▸ ENTRIES SHOWN:
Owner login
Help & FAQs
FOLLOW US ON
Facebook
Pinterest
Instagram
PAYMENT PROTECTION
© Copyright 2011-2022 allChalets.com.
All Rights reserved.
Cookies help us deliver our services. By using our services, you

▸ WHAT THE TASK REQUIRES: Reproduce the lines of the records, replacing "services" with "offerings" at each occurrence and leaving everything else unchanged.

▸ ANSWER BOX:
Owner login
Help & FAQs
FOLLOW US ON
Facebook
Pinterest
Instagram
PAYMENT PROTECTION
© Copyright 2011-2022 allChalets.com.
All Rights reserved.
Cookies help us deliver our offerings. By using our offerings, you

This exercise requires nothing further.